Chinese people have their own culture when it comes to giving friends or relatives gifts. However, there are some taboos to avoid in Chinese culture. Though modern Chinese don't seem to mind them so much, it is still necessary to know what would be suitable in an occasion.

Many beliefs in the Chinese culture are based on cultural values, feng shui, and religious teachings. However, a fair amount of common beliefs are purely based on symbolism.

Items to Avoid in Chinese Gift Giving

Wok - A wok in colloquial Cantonese also means a small disaster, usually at home or in the office. Giving someone a wok symbolizes asking someone to take the blame for something that has gone wrong. In modern days, the frying pan is also avoided as a gift in Chinese culture because of its name in Chinese (a "flat-bottom" wok).

Clock - Clock bears the same sound as "the end" in both Cantonese and Mandarin. "Attending a funeral" of someone in Chinese is usually called "giving the end" of a person. Most people would naturally prefer not to be at the receiving end of someone giving a clock. Many people include wrist watches in the clock category when it comes to gift giving although the Chinese character for watch has a completely different sound than that of the character for clock.

Shoes - Shoes bear the same sound as "rough" or "uneven" in colloquial Cantonese. Giving a pair of shoes to someone symbolizes wishing the recipient a rough road ahead. Remember, shoes include dress shoes, sandals, flip-flops, and runners.

Books would not be welcome in places like Hong Kong or Macau because the pronunciation of 'book' in Cantonese resembles the sound of 'loss'. Especially for those people who are frequent players in race course or Mark six, they would definitely not welcome this idea.

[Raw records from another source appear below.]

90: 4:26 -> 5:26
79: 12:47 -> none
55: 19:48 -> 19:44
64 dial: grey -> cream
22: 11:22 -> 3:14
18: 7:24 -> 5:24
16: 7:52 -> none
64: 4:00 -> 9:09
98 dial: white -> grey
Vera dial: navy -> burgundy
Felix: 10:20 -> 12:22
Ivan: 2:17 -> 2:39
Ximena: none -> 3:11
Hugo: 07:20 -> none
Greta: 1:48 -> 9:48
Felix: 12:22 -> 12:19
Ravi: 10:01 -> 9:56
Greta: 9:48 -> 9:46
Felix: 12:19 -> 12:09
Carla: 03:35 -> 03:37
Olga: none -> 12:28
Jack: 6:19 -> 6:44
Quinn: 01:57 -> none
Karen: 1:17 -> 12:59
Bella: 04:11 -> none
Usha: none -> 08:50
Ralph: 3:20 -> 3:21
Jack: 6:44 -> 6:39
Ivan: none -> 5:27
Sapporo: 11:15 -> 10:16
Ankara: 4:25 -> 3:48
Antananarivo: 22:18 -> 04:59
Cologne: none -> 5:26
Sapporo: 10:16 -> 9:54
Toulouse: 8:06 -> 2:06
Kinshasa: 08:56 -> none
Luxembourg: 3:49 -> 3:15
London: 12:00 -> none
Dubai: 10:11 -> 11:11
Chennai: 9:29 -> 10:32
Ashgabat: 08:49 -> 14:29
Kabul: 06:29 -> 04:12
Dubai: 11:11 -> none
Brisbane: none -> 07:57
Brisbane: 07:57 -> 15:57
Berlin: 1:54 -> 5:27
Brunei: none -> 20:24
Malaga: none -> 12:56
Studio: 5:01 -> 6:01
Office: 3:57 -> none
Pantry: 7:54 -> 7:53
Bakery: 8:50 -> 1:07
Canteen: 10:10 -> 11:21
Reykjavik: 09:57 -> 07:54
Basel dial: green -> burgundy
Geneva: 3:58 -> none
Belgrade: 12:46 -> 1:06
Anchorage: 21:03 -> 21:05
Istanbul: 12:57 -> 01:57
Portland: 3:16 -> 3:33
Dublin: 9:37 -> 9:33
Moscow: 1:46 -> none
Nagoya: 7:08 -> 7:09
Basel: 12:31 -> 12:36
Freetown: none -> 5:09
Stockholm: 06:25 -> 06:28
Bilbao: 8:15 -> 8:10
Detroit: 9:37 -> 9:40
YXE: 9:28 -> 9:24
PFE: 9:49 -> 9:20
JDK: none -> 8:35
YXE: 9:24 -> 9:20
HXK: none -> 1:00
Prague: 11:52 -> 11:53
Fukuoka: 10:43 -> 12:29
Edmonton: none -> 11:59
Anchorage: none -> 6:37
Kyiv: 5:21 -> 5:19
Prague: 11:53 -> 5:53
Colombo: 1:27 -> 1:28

Umbrellas would not be welcome in most places in China because the pronunciation of 'umbrella' resembles separation. Of course nobody would like the idea of separation, particularly concerning your loved ones.

Never give sharp objects such as knives or scissors as they would signify the cutting of a relationship. As a gesture of friendship, if you do want to give these items as a gift, ask your friend to give you a very small amount of money, in return for this gift. By doing so, you would have 'sold' it to him rather than given it to him.

Eight is considered one of the luckiest numbers in Chinese culture. If you receive eight of any item, consider it a gesture of good will. Six is considered a blessing for smoothness and problem free advances. Four is a taboo because it means 'death.' Other numbers such as '73' meaning 'the funeral' and '84' meaning 'having accidents' are to be avoided.

If you want to give your friends some fruits, remember to buy an even number of them because odd numbers would bring bad luck. So buy 10 apples instead of 9.